Maybe that's the case now, but it was not prior to the 1970s and 80s.
I attended a Roman Catholic seminary--THE MOST CONSERVATIVE seminary in the United States---from 1969 to 1976, and there was never a sermon, talk, discussion, retreat subject, meditation, or private spiritual direction about the subject of celibacy. None. Nada. Never.
The assumption was made that, if you were in the seminary, you knew how to handle celibacy.
Most of the men who stand accused of pederasty and ephibophilia are men of that time, and prior, when neither celibacy nor, indeed, sex itself, was discussed, except to condemn all exercise of it.

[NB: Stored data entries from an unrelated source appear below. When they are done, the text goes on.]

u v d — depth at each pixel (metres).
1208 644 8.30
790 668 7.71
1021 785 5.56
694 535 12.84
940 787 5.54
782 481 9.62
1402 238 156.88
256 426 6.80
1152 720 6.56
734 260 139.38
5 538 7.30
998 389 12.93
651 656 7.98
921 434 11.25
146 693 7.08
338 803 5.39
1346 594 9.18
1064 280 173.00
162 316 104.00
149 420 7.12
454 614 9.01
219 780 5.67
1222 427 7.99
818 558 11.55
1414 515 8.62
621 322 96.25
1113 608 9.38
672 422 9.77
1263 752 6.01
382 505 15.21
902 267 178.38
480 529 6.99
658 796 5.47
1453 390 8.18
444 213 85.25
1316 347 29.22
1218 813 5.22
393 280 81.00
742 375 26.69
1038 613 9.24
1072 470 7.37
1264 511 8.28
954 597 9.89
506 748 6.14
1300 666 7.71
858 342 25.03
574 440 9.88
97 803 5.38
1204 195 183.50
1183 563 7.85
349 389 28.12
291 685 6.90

Thankfully, celibacy is now clearly explained with its implications and obligations. And, thankfully, most men ordained today are in their 30s and out of the testosterone-ridden 20s when men made decisions about a life of celibacy when they were clearly not mature enough to make them.
It is also clear that, as St. Paul said, not many are called to live as he did.

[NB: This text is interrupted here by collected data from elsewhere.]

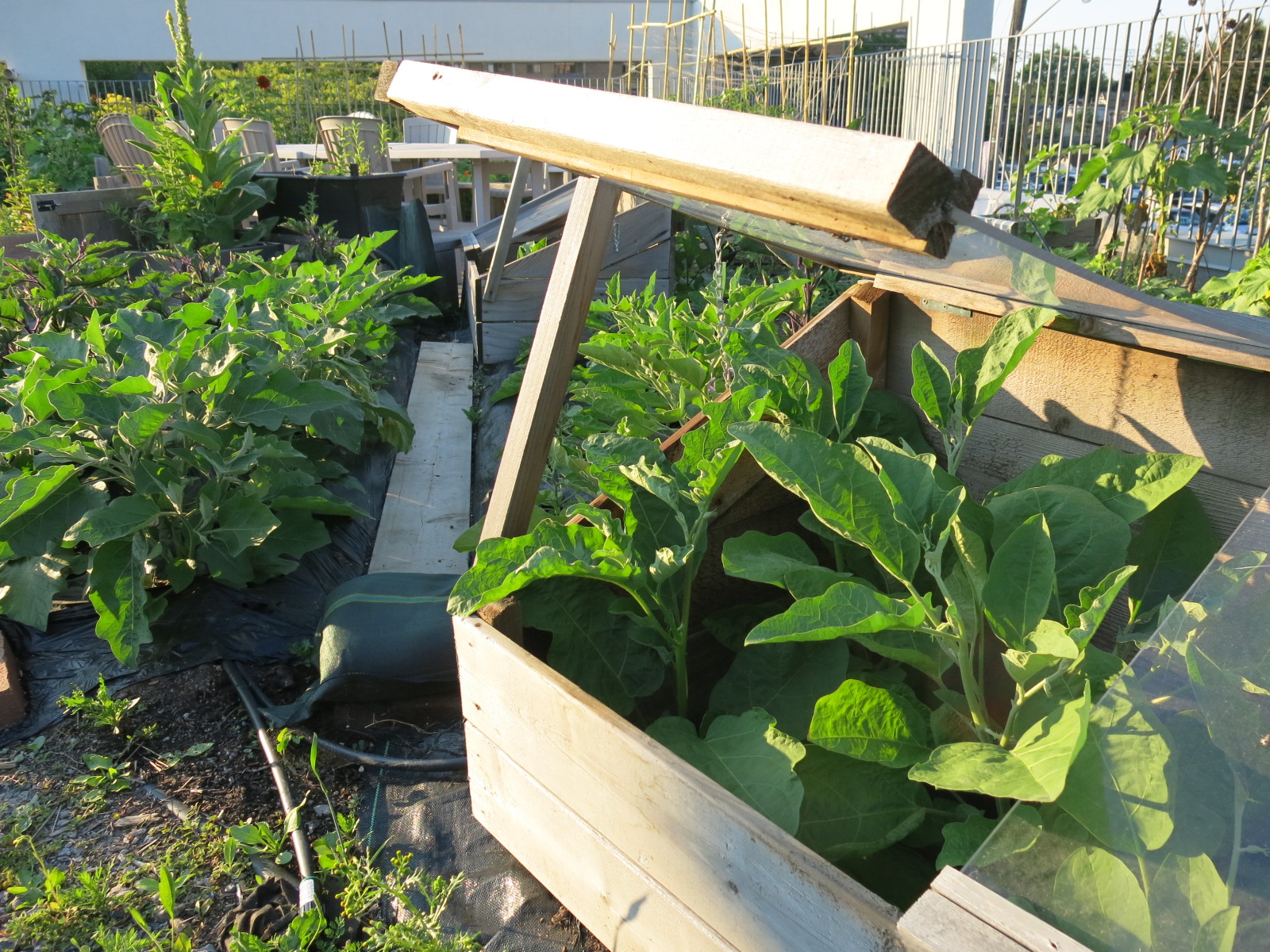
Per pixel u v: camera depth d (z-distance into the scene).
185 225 6.42
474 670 1.61
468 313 6.66
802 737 1.55
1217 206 7.06
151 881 1.79
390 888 1.72
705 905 1.26
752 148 0.82
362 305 4.26
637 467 1.58
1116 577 1.13
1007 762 1.04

While it is not unnatural, celibacy is not the calling of many men or women. Jesus Himself says as much when he declares:
Let him accept it who can.
A consecrated priest is not "more profound" than a man who is called to another vocation. That is contrary to Catholic teaching, especially the recent pronouncements of John Paul II.
In fact, Holy Orders does not require celibacy, as the Eastern Rite, the Permanent Diaconate, and the Anglican dispensation clearly proves.